Em suas entrevistas e discursos públicos, Walz evita comentar pautas mais progressistas do partido, relacionadas a costumes, e foca em temas que dizem respeito à vida cotididana do cidadão estadunidense. “Em Minnesota, assim como aqui em Wisconsin, respeitamos nossos vizinhos e as escolhas pessoais que eles fazem. Porque sabemos que existe uma regra de ouro: cuide de sua própria vida”, disse Walz no comício desta quarta (7).

“Ele tem afirmado que essas questões, embora importantes, não são exatamente as questões que atingem a maior parte do eleitorado. As pessoas estão preocupadas com a escola, a creche, o preço das coisas,a inflação”, afirma Dawood.

Perfil “complementar” e “apaziguador”

Analistas ouvidos pelo Brasil de Fato apontam que, ao escolher Walz como seu companheiro de chapa, Harris busca alcançar um eleitorado conservador, mas que tem resistência à figura de Donald Trump.

Steve Ellbner, acadêmico estadunidense que leciona História Econômica e Ciência Política na Universidad de Oriente, na Venezuela, aponta que, ao escolher Walz, Harris “mudou o debate eleitoral com significado para a classe trabalhadora” e que por isso foi escolhido diante de outras opções do partido como o governador da Pensilvânia, Josh Shapiro, que derrotou um candidato da extrema direita em uma vitória esmagadora nas eleições de 2022 e o senador do Arizona, Mark Kelly, estado onde Biden venceu por apenas 10.457 votos em 2020.

“Não basta dizer que Trump é um mentiroso e uma ameaça à democracia. O índice de aprovação de Trump aumentou porque ele falou sobre questões econômicas. Harris precisa mostrar que, como presidente, Trump favoreceu os interesses corporativos e, portanto, reduziu o teto do imposto corporativo de 35% para 21%. Walz está em posição melhor para levantar essas questões.”

Williams Gonçalves, professor do departamento de Relações Internacionais da Uerj, aponta que os Estados Unidos, assim como o Brasil, possui uma grande extensão territorial, com muitas variações regionais de um estado para outro. “O cidadão novaiorquino é muito diferente daquele que vive no Arkansas ou em outro estado. Vivem realidades praticamente distintas em relação às preocupações cotidianas.”
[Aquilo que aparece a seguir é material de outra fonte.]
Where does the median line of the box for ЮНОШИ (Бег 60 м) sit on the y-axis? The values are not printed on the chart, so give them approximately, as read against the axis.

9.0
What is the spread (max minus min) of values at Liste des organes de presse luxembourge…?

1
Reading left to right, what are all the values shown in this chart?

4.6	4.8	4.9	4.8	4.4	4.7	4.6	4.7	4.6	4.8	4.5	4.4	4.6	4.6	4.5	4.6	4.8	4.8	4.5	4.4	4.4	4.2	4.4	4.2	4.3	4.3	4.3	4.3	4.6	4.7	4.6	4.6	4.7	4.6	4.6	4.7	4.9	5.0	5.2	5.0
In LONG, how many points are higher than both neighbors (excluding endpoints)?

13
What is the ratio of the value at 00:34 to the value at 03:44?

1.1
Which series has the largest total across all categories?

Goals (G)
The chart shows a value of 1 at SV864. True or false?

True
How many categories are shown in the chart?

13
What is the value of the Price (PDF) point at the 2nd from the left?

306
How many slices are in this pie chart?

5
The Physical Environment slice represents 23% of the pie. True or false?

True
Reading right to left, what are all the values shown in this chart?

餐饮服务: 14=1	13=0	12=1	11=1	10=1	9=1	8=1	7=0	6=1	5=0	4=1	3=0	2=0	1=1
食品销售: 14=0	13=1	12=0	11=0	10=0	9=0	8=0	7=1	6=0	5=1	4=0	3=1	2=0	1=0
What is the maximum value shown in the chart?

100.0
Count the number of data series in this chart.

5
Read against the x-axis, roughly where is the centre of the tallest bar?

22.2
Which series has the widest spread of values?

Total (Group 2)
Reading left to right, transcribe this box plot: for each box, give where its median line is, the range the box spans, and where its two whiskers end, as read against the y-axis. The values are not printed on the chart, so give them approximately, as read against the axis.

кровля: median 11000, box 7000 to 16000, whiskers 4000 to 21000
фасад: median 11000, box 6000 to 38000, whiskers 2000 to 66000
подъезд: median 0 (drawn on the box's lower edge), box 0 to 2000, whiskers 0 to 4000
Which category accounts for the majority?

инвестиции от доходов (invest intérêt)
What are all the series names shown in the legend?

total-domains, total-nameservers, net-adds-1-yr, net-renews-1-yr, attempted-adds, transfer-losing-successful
Nesse sentido, ele aponta que a escolha de Walz acena para o eleitorado do centro-oeste do país, com população mais ligada ao modo de vida rural e “abre o leque de possibilidades eleitorais de Harris em função dos temas que interessam o Partido Democrata que são os temas relativos à cidadania.” 

“É preciso estar antenado para os diferentes contextos em que os eleitores estão inseridos, de modo que o convite para o Tim Walz ser o vice-presidente corresponde a essa preocupação de ter um candidato com um tema novo no mundo rural.Embora seja considerado um progressita, ele está mais atento, mais sensível para determinadas questões do cotidiano da população do que ela. É uma forma de complementar sua candidatura com um vice-presidente que vem de outra realidade.”

Para Dawood, a escolha de Tim Walz traz equilíbrio para a chapa de Harris, de forma “complementar e apaziguadora” em relação ao perfil de Kamala Harris, com o objetivo de alcançar um eleitorado, “que não é exatamente democrata, não consegue concordar com  toda a pauta mais progressista do partido, mas que ao mesmo tempo tem uma repulsa pelo Trump.”

“A meu ver, ele entra como um candidato que equilibra o papel da Kamala na chapa, que seria a primeira mulher a ser presidente dos Estados Unidos. Ela é negra, tem também ascendência asiática, algo muito inovador para os padrões americanos. Já Tim Walz entra como algo mais conhecido do público geral americano, mais palatável e também com uma postura que, eu diria, ser moderada.”